Коряга озадаченно потер пальцем лоб и неожиданно просиял – лицо его сделалось обрадованным, он не сдержал короткого торжествующего смешка.

– Есть такое место!

– Где?

– У Политехнического института. В самом центре!

– Что это?

– Квартира моего брата. С отдельным входом, с набором мебели и братовой одеждой. Как же я, дурак, раньше о ней не подумал?

– Где сейчас брат?

– В Красной армии. На Дальнем Востоке, в артиллерии служит. Как же я, дур-рак, его квартиру раньше не использовал, а? Вот дырявый кумпол! – Коряга звонко хлопнул себя по лбу: он уже переключился: словно и не было другого Коряги, недавно стучавшего зубами от растерянности.

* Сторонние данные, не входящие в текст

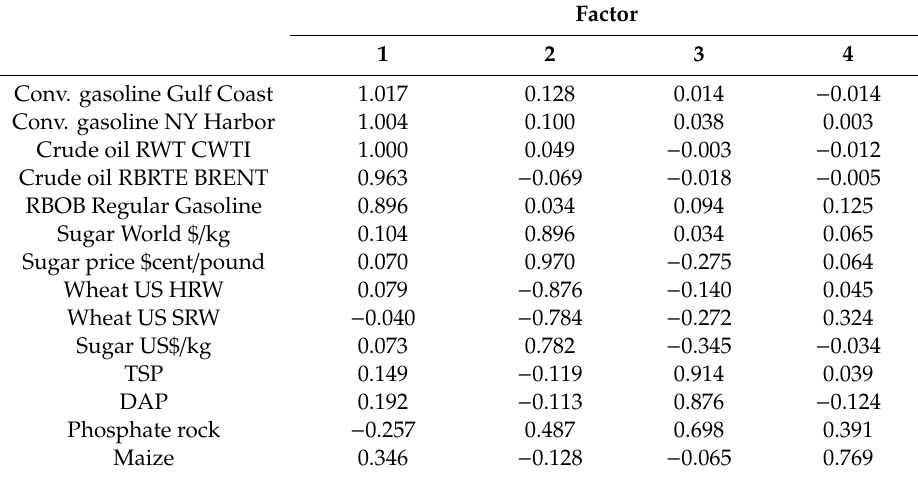
Table 7. Results of the factor analysis.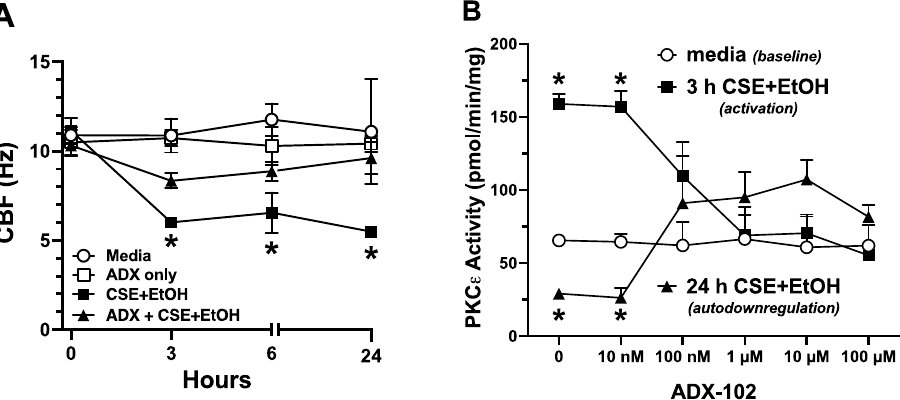
Figure 4. ADX-102 and tracheal epithelial ciliated cell protein kinase C epsilon mediated cilia beating. Ciliated MTECs were treated with or without the combination of 5% cigarette smoke extract (CSE) and 50 mM ethanol (EtOH) in the presence or absence of 10 µM ADX-102, and cilia beat frequency (CBF) was measured from 0–24 h ( A ). Baseline control consisted of DMEM with 10% serum (Media). * p < 0.05 ADX vs. no ADX in the presence of CSE + EtOH at 3, 6, and 24 h. Dose–response (0–100 µM) for ADX-102 on combined CSE and EtOH stimulated (3 h) and autodownregulated (24 h) protein kinase C epsilon (PKC ε ). * p < 0.01 vs. medium control. Bars represent SEM of n = 6, each with three replicates ( B ).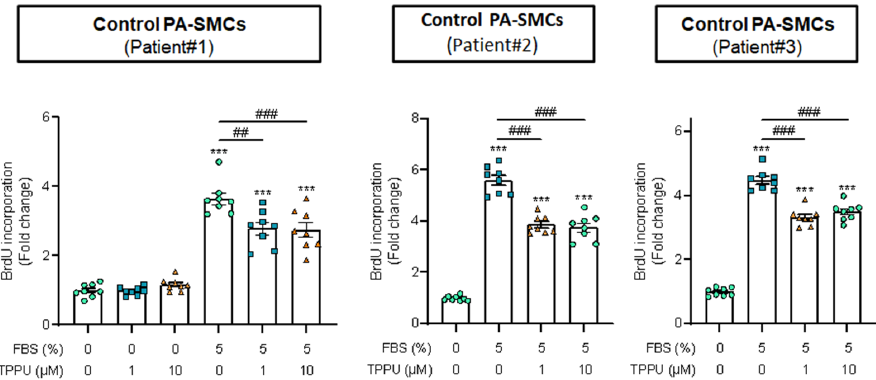
Figure 6. Impact of the soluble epoxide hydrolase inhibitor TPPU on the proliferation of human pulmonary artery smooth muscle cell (PASMC) assessed using 5-bromo-2-deoxyuridine (BrdU) incorporation. Technical replicates with PASMCs derived from three different patients. *** p < 0.001 vs. 0% FBS; ## p < 0.01 and ### p < 0.001 vs. 5% FBS without TPPU.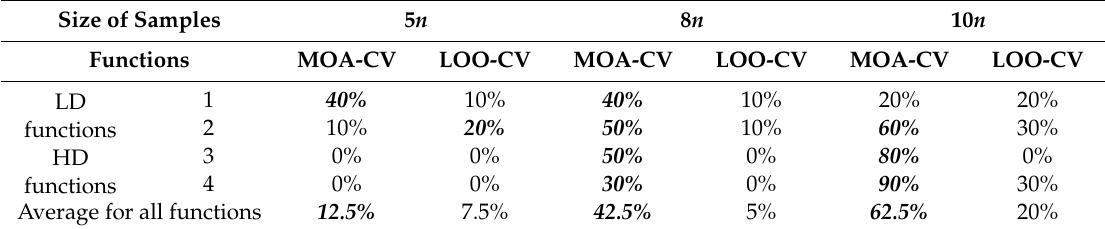
Table 6. Accurate rate of selecting best models.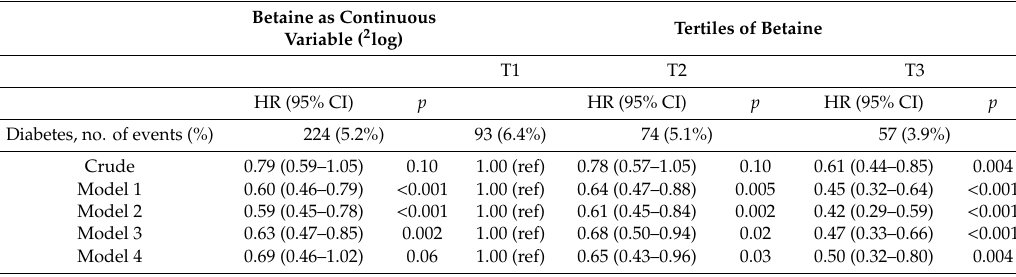
Table 4. Association of betaine as a continuous variable and according to tertiles with the development of T2DM.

– Погоди, насчет дурака мы сейчас решим – дурак ты или не дурак? Брат где прописан? В этой квартире?

– Нет! В том-то и дело, что нет. Это квартира его жены, а сам он вообще не имеет московской прописки…

– Интересно, интересно, – задумчиво произнес Пурин, глядя сквозь занавеску на аккуратного старичка: тот по-свойски поздоровался с кем-то, приподнял шляпу и Пургин попробовал понять, с кем же именно он поздоровался? Еще не хватало, чтобы топтун имел в их проулке знакомых. Подумал о том, что надо бы оторваться от топтуна и посмотреть квартиру.

– И телефон там есть, – радостно сообщил Коряга, – и удобства все! Чего же я раньше об этой берлоге не подумал?

– Жена, естественно, с братом, на Дальнем Востоке находится?

– А как же иначе? Где сапоги, там и галоши.

– Если неожиданно приедет – не турнет нас?

– Нет! Ручаюсь. Хорошая тетка!

– Ну а с другой стороны, в чем мы замешаны? А? Давай разберемся!

– Ну-у… – Коряга вопросительно сморщил лоб и голову склонил к плечу, – ну-у…

– Вообще-то, в мире нет ни одного человека, который хотя бы раз в жизни не переступил букву закона, – сказал Пургин, – в Советском Союзе таких, наверное, меньше, чем, скажем, в стране лорда Керзона, но все равно сажать можно каждого второго. Даже октябрят, которые не приняли пионерскую присягу.